Maybe you can try an event storming session with a bpmn editor instead of stickies, on a big screen. The screen would look like https://demo.bpmn.io/new (this is not the complete modeler, the real one contains a properties editor on the right and there may be more, I send the link just to give an idea).

Now that I’ve found this thread I’ll have to give a write up soon.

Short version though: BPM generally aligns with ISO certifications that companies aim for which require documenting business processes. Then you move from being able to take a flow chart and turn it into something that runs. Then you start hooking nodes of that flow chart into other systems to automate away some of the human bits where possible.

The power in it is the ability to start simple and then improve as you find the process being repeated a lot. Anybody can write up a process and drop it in a folder on a network drive to say “this is our on-boarding process” but without a system to enforce it, it probably won’t be.

With BPM in place you start with essentially a flow charted checklist, then you start routing it to different people based on responses in that checklist.

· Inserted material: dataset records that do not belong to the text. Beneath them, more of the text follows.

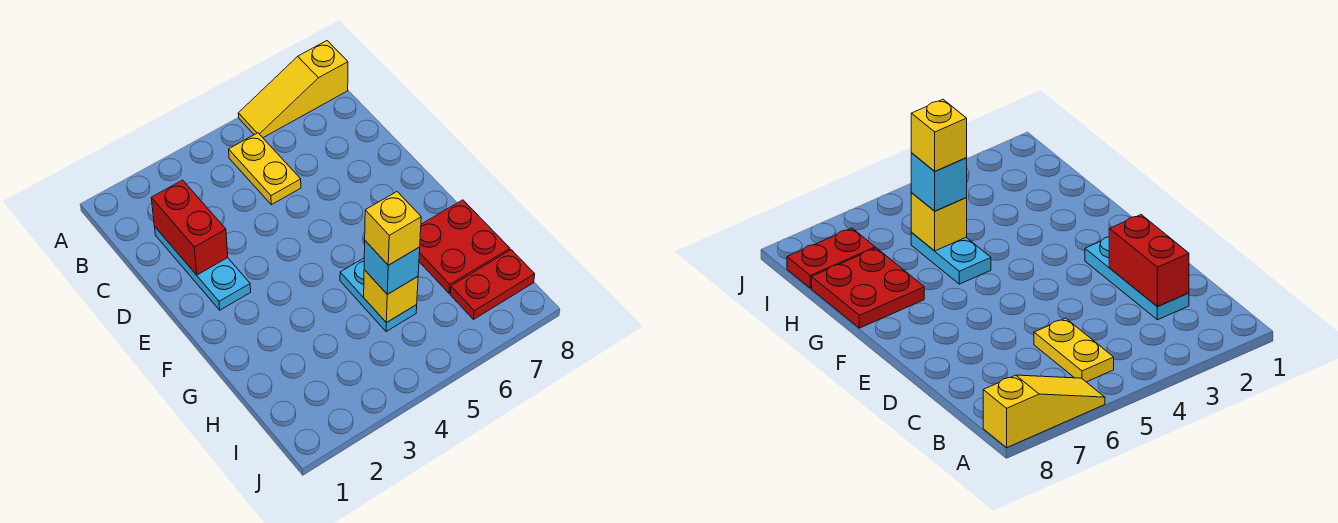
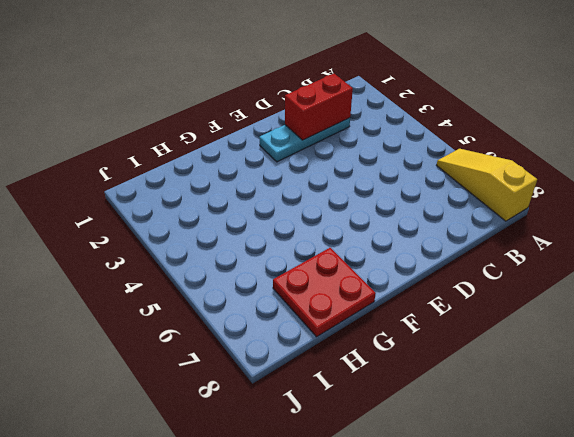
none -> yellow plate B5:C5 level 1
none -> cyan plate G5:H5 level 1

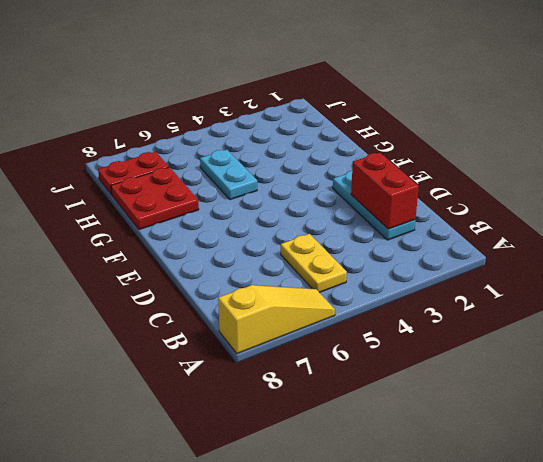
none -> yellow brick H5 level 2
none -> cyan brick H5 level 3

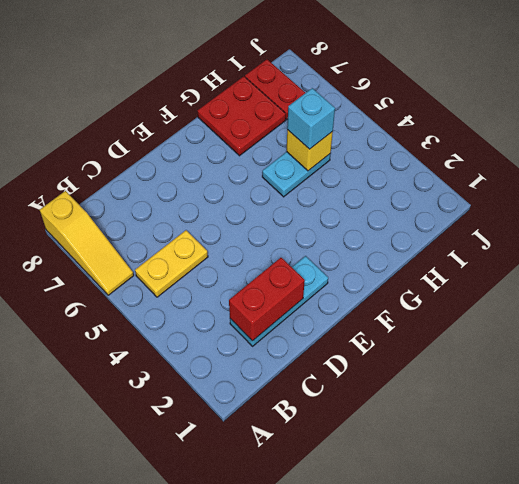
none -> yellow brick H5 level 4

My interest comes because I see a lot of benefit from it for my wife’s small business. It could make her life a lot easier for managing everything from signing up new patients, filing insurance claims, handling employee license renewals, patient discharge, etc. Unfortunately, the systems are pretty complicated as most seem geared toward larger companies…and most are written in Java as well.

It’s very much a glue system that handles talking to both humans and APIs.

Simple examples would be something like an on boarding process for new employees that steps through paperwork, HR, benefits, legal stuff, systems access, etc. When you are done you are looking at talking to multiple people to ensures proper bits have been covered, creating email and calendar access, granting access to specific systems, etc. The whole process might take a few days, including check points and reminders. Somebody may need to review where each person is in the process and multiple people may be on-boarded at the same time.

BPM creates a way for that to happen in a manner that can be visually reviewed, understood, enforced and then updated.